Changes in cell phenotypes and protein blood plasma during anti-TNF treatment
We studied the changes in 422 immune phenotypes measured by flow cytometry during anti- treatment using paired samples. When analyzing the effect of treatment in responders and non-responders, we observed differences in seven cell phenotypes in responders and no significant differences in non-responders (Supplementary Table. S1F). With treatment, responders showed a strong suppression of the proportion of granulocytes among leukocytes (defined as CD45+ cells), and the overall concentration of neutrophils in whole blood. The proportion of T cells (defined as CD3+ cells) and B cells (CD3-CD19+) among leukocytes and the proportion of NKG2A+ NKp44+ NK cells out of all NKp44+ NK cells were instead up-regulated(Fig. 3C).
The longitudinal analysis using paired samples identified regulation of 12 proteins in plasma in responders and one protein in non-responders. The proteins were predominantly downregulated by anti-TNF treatment in responders, including CRP, IL-6, MMP-1, MMP-3, SAA, TNF-RI, VEGF, YKL-40, MIG, and MIP-1 beta, whereas TNFR2 is upregulated (Fig. 3D). Moreover, we identified the downregulation of protein matrix metalloproteinase-3 (MMP-3) measured using two different methods (Supplementary Data S1), whereas protein adiponectin is induced during anti-TNF treatment in non-responders, while showing a trend for induction in responders (FDR: 0.11). The list of proteins that were regulated during anti-TNF treatment is shown in Supplementary Table. S1G.

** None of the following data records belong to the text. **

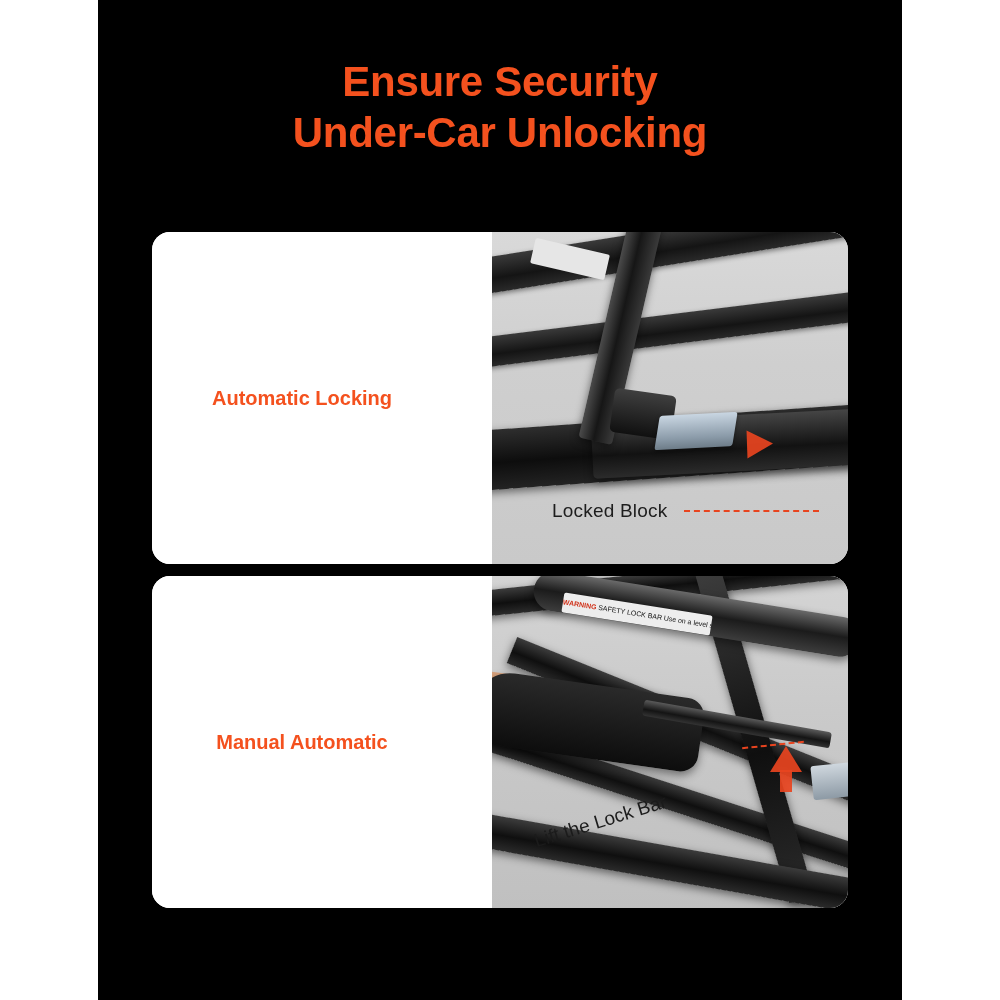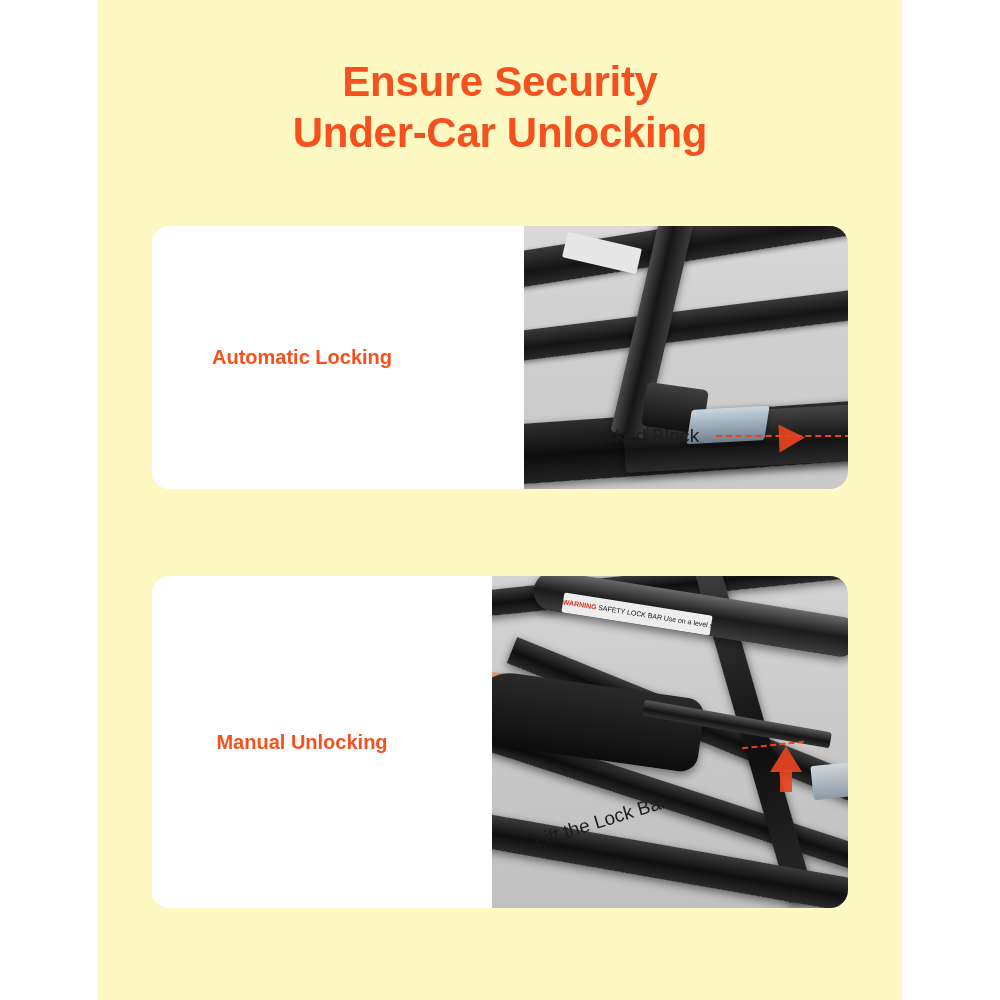--- a/index.html
+++ b/index.html
@@ -11,7 +11,7 @@
   .page {
     position: relative;
     width: 1000px; height: 1000px;
-    background: #fef9c3;
+    background: #000000;
     overflow: hidden;
   }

Further, our association analysis of immune phenotypes and plasma protein levels to clinically defined response to anti-TNF treatment did not show any significant association between responders and non-responders before treatment.
Classifier performance for anti-TNF response data
We investigated the utility of machine learning methods to predict anti-TNF response using clinical data, flow cytometry measurements, protein measurements, and transcriptomic data. At baseline, the linear model predicted response with high accuracy for transcriptomics data (ROC AUC ± SEM: 0.81 ± 0.17) (Fig. 4) whereas the kernel based method predicted response with highest accuracy for clinical data (ROC AUC: 0.73 ± 0.17), for flow cytometry (ROC AUC: 0.72 ± 0.18), and for protein data (ROC AUC: 0.72 ± 0.15 )(Fig. 4). We further studied the classifier performance for the anti-TNF treated data and observed limited classifier utility for models based on flow cytometry, protein as well as transcriptomics data. In contrast, as expected, the linear model based on clinical data showed high classifier performance with ROC AUC: 0.85 ± 0.15. For the FACS data, we found maximum classifier utility of ROC AUC: 0.68 ± 0.17 while using linear model, whereas the non-linear models based on proteins and transcriptomics data showed maximum classifier utility with ROC AUC: 0.73 ± 0.15 and ROC AUC: 0.72 ± 0.18 respectively.